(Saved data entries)
□ □ □ □

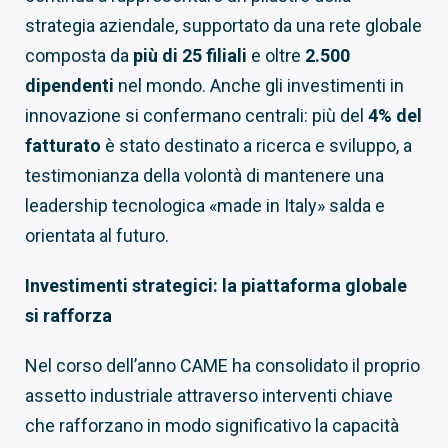
strategia aziendale, supportato da una rete globale
composta da
più di 25 filiali
e oltre
2.500
dipendenti
nel mondo. Anche gli investimenti in
innovazione si confermano centrali: più del
4% del
fatturato
è stato destinato a ricerca e sviluppo, a
testimonianza della volontà di mantenere una
leadership tecnologica «made in Italy» salda e
orientata al futuro.
Investimenti strategici: la piattaforma globale
si rafforza
Nel corso dell’anno CAME ha consolidato il proprio
assetto industriale attraverso interventi chiave
che rafforzano in modo significativo la capacità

□ □ □ □

**Work to be completed:** What is needed is an exact copy of the data, without any pictures.

**Response area:**
strategia aziendale, supportato da una rete globale
composta da
più di 25 filiali
e oltre
2.500
dipendenti
nel mondo. Anche gli investimenti in
innovazione si confermano centrali: più del
4% del
fatturato
è stato destinato a ricerca e sviluppo, a
testimonianza della volontà di mantenere una
leadership tecnologica «made in Italy» salda e
orientata al futuro.
Investimenti strategici: la piattaforma globale
si rafforza
Nel corso dell’anno CAME ha consolidato il proprio
assetto industriale attraverso interventi chiave
che rafforzano in modo significativo la capacità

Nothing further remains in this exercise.